Dr. Carleton is currently investigating genomic causes of antibiotic-induced severe cutaneous adverse reactions in pediatric and adult patients, as well as common genetic traits for all drug-induced serious cutaneous adverse reactions.
Dr. Neil H. Shear
MD, FRCPC FACP
Dermatology; Internal Medicine, Clinical Pharmacology & Toxicology
University of Toronto
Dr. Shear’s primary academic research is in Drug Safety, including basic mechanisms that lead to increased risk for drug-induced harm. His practice is considered advanced medical dermatology. His clinical and research endeavors have focused on severe drug-induced diseases, such as Stevens-Johnson Syndrome/Toxic Epidermal Necrolysis (SJS/TEN), atopic dermatitis, psoriasis, auto-immune blistering disease, hidradenitis suppurativa, cutaneous lymphomas and auto-immune skin disease.

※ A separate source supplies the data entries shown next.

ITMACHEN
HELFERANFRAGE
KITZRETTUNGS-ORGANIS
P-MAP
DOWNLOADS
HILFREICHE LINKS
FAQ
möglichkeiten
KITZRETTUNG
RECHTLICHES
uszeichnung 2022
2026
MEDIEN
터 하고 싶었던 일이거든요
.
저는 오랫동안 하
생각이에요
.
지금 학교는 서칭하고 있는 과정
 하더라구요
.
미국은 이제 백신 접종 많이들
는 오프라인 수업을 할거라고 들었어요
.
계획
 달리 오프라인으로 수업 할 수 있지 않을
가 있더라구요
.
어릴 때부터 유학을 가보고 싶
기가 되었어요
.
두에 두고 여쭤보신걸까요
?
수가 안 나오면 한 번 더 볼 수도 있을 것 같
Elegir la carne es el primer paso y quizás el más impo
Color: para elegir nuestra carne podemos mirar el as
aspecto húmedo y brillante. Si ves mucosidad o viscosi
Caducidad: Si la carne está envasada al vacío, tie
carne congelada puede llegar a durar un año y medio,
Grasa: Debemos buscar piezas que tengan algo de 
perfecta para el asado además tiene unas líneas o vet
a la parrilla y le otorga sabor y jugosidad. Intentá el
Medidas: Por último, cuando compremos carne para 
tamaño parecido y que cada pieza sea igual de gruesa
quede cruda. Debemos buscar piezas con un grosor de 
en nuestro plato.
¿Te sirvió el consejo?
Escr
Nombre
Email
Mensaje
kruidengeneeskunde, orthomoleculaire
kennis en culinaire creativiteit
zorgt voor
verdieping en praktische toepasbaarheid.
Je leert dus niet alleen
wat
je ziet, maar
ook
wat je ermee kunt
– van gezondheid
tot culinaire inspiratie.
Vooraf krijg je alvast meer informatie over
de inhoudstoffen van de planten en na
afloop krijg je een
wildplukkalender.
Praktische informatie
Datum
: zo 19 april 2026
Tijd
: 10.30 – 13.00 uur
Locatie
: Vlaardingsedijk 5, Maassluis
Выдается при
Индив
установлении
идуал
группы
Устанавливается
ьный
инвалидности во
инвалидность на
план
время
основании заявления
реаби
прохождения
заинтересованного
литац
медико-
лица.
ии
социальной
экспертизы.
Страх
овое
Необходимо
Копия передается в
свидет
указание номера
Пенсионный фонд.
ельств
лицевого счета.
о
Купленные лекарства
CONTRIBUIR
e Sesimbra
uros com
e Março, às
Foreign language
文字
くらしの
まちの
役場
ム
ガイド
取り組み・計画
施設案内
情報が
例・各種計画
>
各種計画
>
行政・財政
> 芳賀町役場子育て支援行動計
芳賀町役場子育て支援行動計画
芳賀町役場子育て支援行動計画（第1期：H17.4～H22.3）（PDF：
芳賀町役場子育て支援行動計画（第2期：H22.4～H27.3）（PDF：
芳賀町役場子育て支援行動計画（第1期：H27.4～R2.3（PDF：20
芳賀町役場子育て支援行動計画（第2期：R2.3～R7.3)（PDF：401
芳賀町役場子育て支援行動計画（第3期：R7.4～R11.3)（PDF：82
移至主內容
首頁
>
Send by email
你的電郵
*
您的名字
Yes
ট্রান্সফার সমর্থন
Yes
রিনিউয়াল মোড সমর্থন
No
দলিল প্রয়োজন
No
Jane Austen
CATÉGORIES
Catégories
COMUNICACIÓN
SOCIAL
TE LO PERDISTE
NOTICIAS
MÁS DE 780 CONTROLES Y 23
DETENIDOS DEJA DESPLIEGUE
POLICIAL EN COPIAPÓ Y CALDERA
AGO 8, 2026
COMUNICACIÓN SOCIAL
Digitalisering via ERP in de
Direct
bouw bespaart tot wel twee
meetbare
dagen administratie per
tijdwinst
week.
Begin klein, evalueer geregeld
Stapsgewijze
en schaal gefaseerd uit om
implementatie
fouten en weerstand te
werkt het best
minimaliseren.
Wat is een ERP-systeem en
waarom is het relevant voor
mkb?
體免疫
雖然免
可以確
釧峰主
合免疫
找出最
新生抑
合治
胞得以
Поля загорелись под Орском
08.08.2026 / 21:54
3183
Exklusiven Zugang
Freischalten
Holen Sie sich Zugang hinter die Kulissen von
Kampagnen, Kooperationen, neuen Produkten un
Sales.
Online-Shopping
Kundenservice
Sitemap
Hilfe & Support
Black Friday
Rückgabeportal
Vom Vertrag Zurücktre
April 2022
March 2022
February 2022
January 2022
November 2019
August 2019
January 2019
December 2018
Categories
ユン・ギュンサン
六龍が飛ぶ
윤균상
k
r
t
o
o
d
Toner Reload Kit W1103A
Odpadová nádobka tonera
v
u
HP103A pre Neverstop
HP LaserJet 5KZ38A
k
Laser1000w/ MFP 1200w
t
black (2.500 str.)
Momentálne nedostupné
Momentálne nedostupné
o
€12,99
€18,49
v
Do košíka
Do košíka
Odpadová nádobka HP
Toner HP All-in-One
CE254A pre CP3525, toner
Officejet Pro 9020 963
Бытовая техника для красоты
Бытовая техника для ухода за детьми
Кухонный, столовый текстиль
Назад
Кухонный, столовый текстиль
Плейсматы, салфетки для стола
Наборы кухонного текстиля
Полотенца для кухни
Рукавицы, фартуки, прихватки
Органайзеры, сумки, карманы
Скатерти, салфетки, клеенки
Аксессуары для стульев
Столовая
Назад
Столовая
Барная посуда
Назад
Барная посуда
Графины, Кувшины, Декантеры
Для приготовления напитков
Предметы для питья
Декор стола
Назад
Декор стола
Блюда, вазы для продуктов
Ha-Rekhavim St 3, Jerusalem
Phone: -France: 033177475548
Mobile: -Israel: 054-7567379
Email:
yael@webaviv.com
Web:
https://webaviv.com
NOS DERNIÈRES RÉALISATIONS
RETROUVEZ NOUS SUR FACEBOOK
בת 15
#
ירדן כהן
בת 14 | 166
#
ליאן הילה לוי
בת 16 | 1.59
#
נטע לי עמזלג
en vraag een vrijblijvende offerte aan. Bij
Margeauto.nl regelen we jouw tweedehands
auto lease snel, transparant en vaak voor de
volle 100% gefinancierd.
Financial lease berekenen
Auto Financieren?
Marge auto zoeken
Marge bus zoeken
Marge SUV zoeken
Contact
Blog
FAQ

Shear trained in Engineering Science (University of Toronto), Medicine (McMaster), Internal Medicine (FRCPC), Dermatology (University of Toronto; FRCPC) and Clinical Pharmacology (Hospital for Sick Children, Toronto). Professor Shear was the Head of Clinical Pharmacology at the University of Toronto for 9 years, and the Head of Dermatology at the University for the 16 years following.
Past positions include President of the Canadian Dermatology Association, President of the Canadian Society of Clinical Pharmacology, President of the Canadian Professors of Dermatology, President of the Canadian Dermatology Foundation and Head of Dermatology at University of Toronto. He has received two Presidential Citations from the American Academy of Dermatology. He has been an honoured as a visiting professor over 50 times. Shear was made an honorary member of the Société Française de Dermatologie (2017) and the Scottish Dermatological Society, recipient of the Lifetime Achievement Award of the Ontario Medical Association, and many teaching awards.
Dr. Shear has been an author of over 60 text book chapters, Editor of Litt’s Drug Eruption Manual, as well as over 400 peer-reviewed publications. Shear has had the pleasure of mentoring 40 postgraduate fellows from Canada and abroad; as well as a large number of dermatologists and clinical pharmacologists in Canada.
Included in his multiple peer-review publications Dr. Shear has been a leader of about 20 major global meetings on this subject, and is recognized globally as an expert. Many of the contributors in the field today are former fellows (trainees) of Professor Neil Shear.